About This Project

A free educational simulator of the Chernobyl RBMK-1000 reactor.

Purpose

The RBMK-1000 Simulation is an interactive educational tool that reconstructs the April 26, 1986 Chernobyl Unit 4 reactor catastrophe. It aims to help students, engineers, and the curious public understand the physics, design decisions, and operator actions that led to the world's worst nuclear accident.

This is not a game. The events depicted resulted in real human suffering and loss of life. The simulation treats these events with the gravity and respect they deserve, while making the underlying physics accessible and understandable.

Technical Methodology

The physics engine implements industry-standard reactor kinetics models:

  • Point reactor kinetics with 6 delayed neutron precursor groups (Keepin, 1965)
  • Positive void coefficient feedback (RBMK-specific)
  • Xenon-135 / Iodine-135 coupled differential equations
  • Doppler broadening temperature feedback
  • Control rod dynamics with graphite displacer effect
  • Fourth-order Runge-Kutta solver with adaptive time-stepping

All physics computations run client-side in a Web Worker at 30-60 Hz, ensuring responsive interaction without server dependency. Constants and parameters are sourced from published nuclear engineering data and the official INSAG-7 accident report.

Data Sources

  • INSAG-7: "The Chernobyl Accident: Updating of INSAG-1", IAEA Safety Series No. 75-INSAG-7, 1992. The definitive technical analysis of the accident.
  • Keepin, 1965: "Physics of Nuclear Kinetics", Source for delayed neutron precursor group data.
  • Glasstone & Sesonske: "Nuclear Reactor Engineering", Standard reference for reactor physics and thermal hydraulics.
  • Mercier et al.: Analysis of the AZ-5 emergency shutdown effect and graphite displacer reactivity contribution.
  • RBMK-1000 Design Data: Published reactor specifications for the Chernobyl Unit 4 reactor.

Disclaimer

This is a simplified educational simulation, not an exact replica of the RBMK-1000 control system. The physics models are approximations designed to illustrate key concepts rather than provide precise numerical predictions. Specific simplifications include the use of point kinetics (versus full spatial neutronics), representative rod groups (versus individual rod tracking), and approximate thermal-hydraulic correlations.
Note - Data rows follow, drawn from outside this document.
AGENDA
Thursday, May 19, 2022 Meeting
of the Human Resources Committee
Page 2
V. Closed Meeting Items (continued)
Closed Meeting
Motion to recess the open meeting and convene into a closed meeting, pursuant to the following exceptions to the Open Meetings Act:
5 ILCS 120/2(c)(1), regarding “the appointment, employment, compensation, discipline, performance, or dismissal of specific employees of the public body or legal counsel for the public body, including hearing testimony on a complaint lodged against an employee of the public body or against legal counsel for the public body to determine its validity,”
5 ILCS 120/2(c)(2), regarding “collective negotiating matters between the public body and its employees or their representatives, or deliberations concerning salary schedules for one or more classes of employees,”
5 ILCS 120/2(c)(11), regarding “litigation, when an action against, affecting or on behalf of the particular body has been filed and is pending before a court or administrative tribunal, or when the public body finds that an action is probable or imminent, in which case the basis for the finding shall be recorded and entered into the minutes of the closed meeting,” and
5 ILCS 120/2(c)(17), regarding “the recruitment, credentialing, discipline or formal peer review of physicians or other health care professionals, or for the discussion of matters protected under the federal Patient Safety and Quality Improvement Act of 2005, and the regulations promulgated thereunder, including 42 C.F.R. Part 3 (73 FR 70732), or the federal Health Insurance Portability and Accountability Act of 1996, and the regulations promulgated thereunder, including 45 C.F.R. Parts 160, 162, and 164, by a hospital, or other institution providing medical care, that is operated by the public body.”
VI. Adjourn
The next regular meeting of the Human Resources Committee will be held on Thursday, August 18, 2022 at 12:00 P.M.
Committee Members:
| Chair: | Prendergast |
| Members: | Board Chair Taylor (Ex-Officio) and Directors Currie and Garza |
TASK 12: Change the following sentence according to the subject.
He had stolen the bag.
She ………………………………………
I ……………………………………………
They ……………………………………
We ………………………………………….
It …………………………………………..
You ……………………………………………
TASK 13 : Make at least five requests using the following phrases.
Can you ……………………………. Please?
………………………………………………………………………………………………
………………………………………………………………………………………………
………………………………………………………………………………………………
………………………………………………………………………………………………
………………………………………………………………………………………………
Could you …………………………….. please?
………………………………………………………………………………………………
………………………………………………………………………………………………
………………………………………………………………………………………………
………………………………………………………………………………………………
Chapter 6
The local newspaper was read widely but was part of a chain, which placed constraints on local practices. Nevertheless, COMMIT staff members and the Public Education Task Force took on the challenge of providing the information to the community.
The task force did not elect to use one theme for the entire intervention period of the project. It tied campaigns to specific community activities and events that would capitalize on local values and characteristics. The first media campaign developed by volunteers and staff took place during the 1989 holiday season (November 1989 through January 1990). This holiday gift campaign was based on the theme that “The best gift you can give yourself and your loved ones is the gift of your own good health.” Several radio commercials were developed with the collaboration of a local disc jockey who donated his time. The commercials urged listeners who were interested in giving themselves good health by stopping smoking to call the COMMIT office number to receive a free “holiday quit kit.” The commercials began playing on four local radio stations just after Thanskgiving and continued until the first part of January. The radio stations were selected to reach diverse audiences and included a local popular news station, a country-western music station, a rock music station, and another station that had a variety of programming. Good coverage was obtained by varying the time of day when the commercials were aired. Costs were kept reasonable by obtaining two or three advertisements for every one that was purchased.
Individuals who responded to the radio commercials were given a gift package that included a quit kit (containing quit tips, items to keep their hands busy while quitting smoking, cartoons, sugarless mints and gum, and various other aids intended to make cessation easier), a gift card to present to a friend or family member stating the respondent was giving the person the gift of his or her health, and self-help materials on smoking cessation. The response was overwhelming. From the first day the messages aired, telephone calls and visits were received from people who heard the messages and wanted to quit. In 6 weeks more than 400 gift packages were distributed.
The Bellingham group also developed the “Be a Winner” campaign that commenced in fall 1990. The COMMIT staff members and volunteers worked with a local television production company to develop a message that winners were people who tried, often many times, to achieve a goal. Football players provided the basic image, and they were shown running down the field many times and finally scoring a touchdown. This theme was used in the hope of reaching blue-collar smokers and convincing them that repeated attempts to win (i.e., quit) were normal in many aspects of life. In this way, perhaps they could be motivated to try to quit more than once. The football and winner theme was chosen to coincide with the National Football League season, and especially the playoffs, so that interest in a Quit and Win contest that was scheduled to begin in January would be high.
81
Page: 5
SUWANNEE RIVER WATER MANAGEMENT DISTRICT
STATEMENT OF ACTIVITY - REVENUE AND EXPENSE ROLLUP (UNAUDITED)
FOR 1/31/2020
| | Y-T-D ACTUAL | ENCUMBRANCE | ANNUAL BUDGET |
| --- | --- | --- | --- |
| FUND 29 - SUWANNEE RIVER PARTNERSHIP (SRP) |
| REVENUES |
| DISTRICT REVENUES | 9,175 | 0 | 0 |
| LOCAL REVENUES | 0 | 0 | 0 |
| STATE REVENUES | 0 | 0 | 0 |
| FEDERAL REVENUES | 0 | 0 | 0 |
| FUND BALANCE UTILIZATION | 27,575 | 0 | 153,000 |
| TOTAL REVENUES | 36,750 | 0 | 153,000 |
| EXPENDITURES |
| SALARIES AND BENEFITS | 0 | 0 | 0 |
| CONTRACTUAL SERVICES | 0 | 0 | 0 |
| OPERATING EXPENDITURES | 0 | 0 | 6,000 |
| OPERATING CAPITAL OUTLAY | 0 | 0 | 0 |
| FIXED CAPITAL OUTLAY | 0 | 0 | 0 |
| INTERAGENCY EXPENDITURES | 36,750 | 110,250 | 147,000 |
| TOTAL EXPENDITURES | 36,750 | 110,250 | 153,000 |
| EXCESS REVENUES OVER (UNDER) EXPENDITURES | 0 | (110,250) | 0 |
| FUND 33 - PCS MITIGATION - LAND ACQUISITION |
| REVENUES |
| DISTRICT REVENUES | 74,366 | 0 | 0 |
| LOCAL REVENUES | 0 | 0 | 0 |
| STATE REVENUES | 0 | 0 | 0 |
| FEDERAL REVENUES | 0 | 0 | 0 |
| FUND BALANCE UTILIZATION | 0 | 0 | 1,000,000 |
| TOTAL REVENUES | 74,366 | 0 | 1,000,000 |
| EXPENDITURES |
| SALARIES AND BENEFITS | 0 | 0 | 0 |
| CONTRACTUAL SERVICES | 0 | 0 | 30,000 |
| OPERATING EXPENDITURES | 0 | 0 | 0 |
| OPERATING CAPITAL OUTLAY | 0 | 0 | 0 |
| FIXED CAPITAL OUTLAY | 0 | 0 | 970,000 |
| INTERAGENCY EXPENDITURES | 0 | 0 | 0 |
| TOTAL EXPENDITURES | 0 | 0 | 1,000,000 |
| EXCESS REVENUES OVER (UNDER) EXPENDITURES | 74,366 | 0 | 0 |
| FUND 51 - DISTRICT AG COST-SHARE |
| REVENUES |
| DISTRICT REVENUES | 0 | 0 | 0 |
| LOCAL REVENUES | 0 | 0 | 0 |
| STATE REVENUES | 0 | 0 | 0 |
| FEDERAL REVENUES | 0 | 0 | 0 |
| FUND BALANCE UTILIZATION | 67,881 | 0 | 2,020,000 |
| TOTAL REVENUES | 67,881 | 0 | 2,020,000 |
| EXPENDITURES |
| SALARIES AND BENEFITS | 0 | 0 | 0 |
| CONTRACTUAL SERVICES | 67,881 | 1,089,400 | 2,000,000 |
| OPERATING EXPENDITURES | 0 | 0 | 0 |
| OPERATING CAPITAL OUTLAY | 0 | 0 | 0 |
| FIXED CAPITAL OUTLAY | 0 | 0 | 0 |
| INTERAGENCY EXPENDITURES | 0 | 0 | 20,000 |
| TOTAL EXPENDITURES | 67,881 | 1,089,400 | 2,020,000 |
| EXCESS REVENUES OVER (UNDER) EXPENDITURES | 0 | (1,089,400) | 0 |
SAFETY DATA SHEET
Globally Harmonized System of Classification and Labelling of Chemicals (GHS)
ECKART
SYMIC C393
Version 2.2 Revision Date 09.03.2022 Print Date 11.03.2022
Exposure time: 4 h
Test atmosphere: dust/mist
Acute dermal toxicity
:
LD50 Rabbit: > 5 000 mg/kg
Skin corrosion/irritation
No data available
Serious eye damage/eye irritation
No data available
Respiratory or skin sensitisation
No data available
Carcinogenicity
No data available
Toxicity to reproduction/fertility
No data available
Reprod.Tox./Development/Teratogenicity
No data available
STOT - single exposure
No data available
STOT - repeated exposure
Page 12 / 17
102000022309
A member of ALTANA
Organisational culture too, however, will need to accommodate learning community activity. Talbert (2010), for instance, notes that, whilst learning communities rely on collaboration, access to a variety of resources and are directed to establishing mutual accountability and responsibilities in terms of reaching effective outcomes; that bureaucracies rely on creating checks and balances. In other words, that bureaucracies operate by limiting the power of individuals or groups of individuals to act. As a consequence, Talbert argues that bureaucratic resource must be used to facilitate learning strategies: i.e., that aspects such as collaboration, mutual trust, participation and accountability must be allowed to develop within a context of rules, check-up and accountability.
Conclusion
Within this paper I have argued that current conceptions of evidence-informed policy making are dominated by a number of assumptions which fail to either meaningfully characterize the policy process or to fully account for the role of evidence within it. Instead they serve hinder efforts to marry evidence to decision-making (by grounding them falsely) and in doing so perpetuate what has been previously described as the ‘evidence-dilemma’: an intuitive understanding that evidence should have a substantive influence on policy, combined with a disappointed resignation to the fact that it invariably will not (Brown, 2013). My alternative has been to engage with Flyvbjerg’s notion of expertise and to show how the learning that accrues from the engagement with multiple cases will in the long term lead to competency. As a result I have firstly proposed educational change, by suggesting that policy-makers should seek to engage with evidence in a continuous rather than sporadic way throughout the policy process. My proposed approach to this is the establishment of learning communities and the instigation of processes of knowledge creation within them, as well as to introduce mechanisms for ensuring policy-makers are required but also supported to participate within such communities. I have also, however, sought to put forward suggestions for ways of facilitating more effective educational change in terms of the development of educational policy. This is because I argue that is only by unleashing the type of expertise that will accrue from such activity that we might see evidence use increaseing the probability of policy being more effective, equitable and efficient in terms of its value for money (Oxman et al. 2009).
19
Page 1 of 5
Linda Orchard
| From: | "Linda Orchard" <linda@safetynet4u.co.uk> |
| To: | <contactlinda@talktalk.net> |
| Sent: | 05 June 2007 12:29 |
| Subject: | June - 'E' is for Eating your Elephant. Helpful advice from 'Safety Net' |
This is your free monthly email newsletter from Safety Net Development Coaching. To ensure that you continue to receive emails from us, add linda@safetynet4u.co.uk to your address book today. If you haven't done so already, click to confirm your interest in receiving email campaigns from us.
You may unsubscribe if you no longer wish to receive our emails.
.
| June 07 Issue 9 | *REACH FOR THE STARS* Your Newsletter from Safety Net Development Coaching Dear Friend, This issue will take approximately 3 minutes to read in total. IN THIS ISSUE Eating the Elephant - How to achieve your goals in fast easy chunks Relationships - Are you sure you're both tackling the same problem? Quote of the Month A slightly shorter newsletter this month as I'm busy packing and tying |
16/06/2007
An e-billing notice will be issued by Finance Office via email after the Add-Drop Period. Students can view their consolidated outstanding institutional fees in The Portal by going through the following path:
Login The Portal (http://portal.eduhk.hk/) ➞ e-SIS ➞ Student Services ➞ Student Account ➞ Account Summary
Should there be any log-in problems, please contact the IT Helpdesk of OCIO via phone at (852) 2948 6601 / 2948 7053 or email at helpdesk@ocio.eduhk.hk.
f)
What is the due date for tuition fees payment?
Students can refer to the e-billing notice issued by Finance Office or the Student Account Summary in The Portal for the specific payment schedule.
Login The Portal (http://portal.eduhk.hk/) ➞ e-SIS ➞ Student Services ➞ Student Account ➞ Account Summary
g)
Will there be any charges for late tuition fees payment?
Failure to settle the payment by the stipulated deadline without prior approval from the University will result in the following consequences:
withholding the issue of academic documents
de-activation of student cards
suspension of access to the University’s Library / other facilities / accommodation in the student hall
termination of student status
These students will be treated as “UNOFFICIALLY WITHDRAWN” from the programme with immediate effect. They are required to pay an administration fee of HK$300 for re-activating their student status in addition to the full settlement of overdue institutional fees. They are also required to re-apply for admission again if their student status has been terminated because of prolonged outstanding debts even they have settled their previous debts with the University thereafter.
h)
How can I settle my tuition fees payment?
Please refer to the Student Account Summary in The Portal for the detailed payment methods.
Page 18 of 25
The timeline and historical narrative are based on published accounts and may contain minor inaccuracies in exact timings or details. For authoritative information, consult the INSAG-7 report and peer-reviewed nuclear engineering literature.

Project Team

Arti Rozenberg, Project Manager and Creator

Questions, corrections, or collaboration inquiries are welcome via the contact form.

License

This project is released under the MIT License. The source code is freely available for educational use, modification, and redistribution.